* [Obiettivo] Riscrivi il brano su tabù e punizioni a partire da "Nella sua opera" e proseguendo fino a "amore di Abramo.", mettendo "Loth" al posto di "Lot".

* [Estratto della pagina]
========
Nella sua opera più famosa, Il ramo d’oro, l’antropologo James Frazer (1854-1954), studiando vari tipi di tabù nelle diverse civiltà, presenta dei casi in cui chi li trasgrediva veniva punito con la morte. Nel libro della Genesi si ha un caso simile a proposito della moglie di Lot che divenne una statua di sale per essersi voltata verso Sodoma, contravvenendo alle parole dei due messaggeri che le avevano proibito di voltarsi mentre Dio faceva piovere sulla città fuoco e zolfo (Gen 19, 1-29). Alla morte scampò soltanto Lot con le due figlie. Così i due forestieri vollero ricompensarlo per l’ospitalità loro offerta. Egli ebbe un tale senso dell’ospitalità che, nel momento in cui i concittadini cercarono di abusare sessualmente dei suoi ospiti, era disposto a concedere a loro in cambio le sue stesse figlie (Gen 19,8). Nel v. 29 si dice, però, che Dio lo risparmiò per amore di Abramo.
========
* [Materiale fornito]
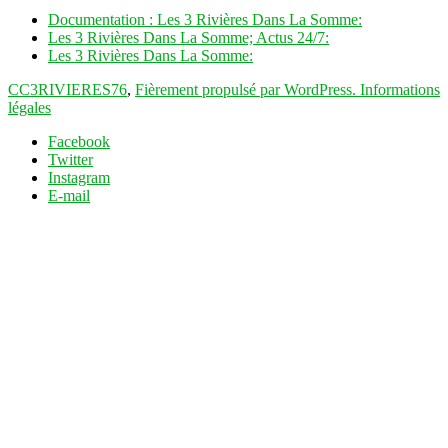
Documentation : Les 3 Rivières Dans La Somme:
Les 3 Rivières Dans La Somme; Actus 24/7:
Les 3 Rivières Dans La Somme:
CC3RIVIERES76
,
Fièrement propulsé par WordPress.
Informations
légales
Facebook
Twitter
Instagram
E-mail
========
* [Soluzione proposta]
Nella sua opera più famosa, Il ramo d’oro, l’antropologo James Frazer (1854-1954), studiando vari tipi di tabù nelle diverse civiltà, presenta dei casi in cui chi li trasgrediva veniva punito con la morte. Nel libro della Genesi si ha un caso simile a proposito della moglie di Loth che divenne una statua di sale per essersi voltata verso Sodoma, contravvenendo alle parole dei due messaggeri che le avevano proibito di voltarsi mentre Dio faceva piovere sulla città fuoco e zolfo (Gen 19, 1-29). Alla morte scampò soltanto Loth con le due figlie. Così i due forestieri vollero ricompensarlo per l’ospitalità loro offerta. Egli ebbe un tale senso dell’ospitalità che, nel momento in cui i concittadini cercarono di abusare sessualmente dei suoi ospiti, era disposto a concedere a loro in cambio le sue stesse figlie (Gen 19,8). Nel v. 29 si dice, però, che Dio lo risparmiò per amore di Abramo.